Remove default initialization entirely and have only value initialization. The state of initialization in C++ is already very complex, and the cost of this complexity is dubious for the level of utility it affords. The entire initialization system could be pared down to one single form of initialization that provides values in all cases. This more fundamental change addresses uninitialized-variable problems, as well as other known issues with initialization.

6 Conclusion

Inadvertently reading an uninitialized nonclass variable on the program stack is a known source of difficult to diagnose bugs. Moreover, these defects lead to security holes that can be additionally problematic. One possible solution, proposed in [P2723R0], is to simply zero-initialize every automatic variable. Based on that initial suggestion, several other solutions have been proposed. We began this paper by enumerating some related issues involving solution scope concerning dynamic memory, arrays, unions, and padding. After identifying several useful diagnostic questions to elicit important distinguishing properties, we then proceeded to elucidate the various manifestations of this correctness and security problem with several small code examples. Finally, we identified seven different solution approaches and evaluated them against three separate criteria (viability, backward compatibility, and expressability), the results of which are summarized below.

Section
Proposed Solution
Viability
Backward Compatibility
Expressability
5.1 Always Zero-Initialize Viable Compatible Worse
5.2 Zero-Initialize or Diagnose Unclear Correct-Code Compatible Unchanged
5.3 Force-Initialize in Source Viable Incompatible Better
5.4 Force-Initialize or Annotate Viable Incompatible Better
5.5 Default Value, Still UB Nonviable Compatible Unchanged
5.6 Default Value, Erroneous Viable Compatible Unchanged
5.7 Value-Initialize Only Unclear Unclear Unclear

Based on this analysis, we conclude that the baseline approach [section 5.1] of zero-initializing everything, similar to how static nonclass data is initialized, would be effective at plugging all such security holes but would add a meaningful definition to currently UB, which in turn would make diagnosing such inadvertent mistakes more difficult moving forward.
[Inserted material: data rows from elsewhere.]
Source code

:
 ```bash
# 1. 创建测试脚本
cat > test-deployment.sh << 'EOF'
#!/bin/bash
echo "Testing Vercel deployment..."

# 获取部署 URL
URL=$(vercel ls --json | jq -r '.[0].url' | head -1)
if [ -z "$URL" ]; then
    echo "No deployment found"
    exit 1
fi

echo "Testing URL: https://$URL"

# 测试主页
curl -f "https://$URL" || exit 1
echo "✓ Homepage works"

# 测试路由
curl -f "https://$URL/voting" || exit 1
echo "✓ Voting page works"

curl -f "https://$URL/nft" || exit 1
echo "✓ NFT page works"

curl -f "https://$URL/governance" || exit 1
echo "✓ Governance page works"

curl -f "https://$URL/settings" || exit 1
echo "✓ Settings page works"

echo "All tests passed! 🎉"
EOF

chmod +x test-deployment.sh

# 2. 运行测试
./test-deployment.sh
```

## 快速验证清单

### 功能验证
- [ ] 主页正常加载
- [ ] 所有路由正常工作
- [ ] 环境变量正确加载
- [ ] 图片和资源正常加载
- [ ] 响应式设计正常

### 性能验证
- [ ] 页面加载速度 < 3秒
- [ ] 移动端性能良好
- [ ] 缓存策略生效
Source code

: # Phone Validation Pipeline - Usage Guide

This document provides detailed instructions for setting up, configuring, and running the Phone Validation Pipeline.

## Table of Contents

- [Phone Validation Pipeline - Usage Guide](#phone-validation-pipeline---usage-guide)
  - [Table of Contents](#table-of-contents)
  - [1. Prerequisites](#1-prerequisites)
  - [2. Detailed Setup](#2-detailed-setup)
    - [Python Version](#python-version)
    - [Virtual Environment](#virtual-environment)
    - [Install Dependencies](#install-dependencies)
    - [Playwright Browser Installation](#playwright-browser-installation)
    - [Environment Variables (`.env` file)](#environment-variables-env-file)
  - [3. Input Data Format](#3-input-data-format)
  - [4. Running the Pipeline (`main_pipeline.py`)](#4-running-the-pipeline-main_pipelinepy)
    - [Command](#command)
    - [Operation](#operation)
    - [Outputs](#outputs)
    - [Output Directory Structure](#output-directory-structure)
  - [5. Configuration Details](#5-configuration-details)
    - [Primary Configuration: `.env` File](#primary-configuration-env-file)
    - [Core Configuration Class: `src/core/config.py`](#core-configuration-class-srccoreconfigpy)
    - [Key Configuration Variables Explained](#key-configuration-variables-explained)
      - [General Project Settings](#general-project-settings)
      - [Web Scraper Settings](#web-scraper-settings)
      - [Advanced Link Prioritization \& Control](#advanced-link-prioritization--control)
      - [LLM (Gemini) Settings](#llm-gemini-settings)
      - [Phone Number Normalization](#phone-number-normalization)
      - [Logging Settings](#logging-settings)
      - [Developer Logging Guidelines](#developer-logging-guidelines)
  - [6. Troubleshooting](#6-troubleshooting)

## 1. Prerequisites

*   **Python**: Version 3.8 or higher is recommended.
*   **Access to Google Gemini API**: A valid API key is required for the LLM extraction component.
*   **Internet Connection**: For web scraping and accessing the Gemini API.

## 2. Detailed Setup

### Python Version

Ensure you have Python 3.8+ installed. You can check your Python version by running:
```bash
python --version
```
Combining zero initialization with compile time failure [section 5.2] has the serious drawback of some compilers accepting code which other compilers reject. Forced initialization, without [section 5.3] or with [section 5.4] annotation for intentional delayed initialization, imposes an enormous effort to modify existing code, even existing correct code. This change would encourage the cavalier use of scripts to explicitly default-initialize (or annotate) all previously uninitialized variables, thereby losing the intent of the original author. This strategy is likely to be met with resistance by many existing code bases. Requiring a defined meaning and behavior for UB [section 5.5] is nonviable, and recommending such behavior, though perfectly reasonable, simply cannot be enforced on an otherwise compliant implementation.

The EB approach [section 5.6] affords almost all the advantages of the others with few drawbacks. This strategy will, however, require some thought to introduce a new kind of behavior, EB, to the C++ abstract machine. Importantly and unlike many of the other proposals, defining uninitialized memory reads as EB provides no hindrance to longer-term solutions, such as the option of eliminating default initialization entirely [section 5.7].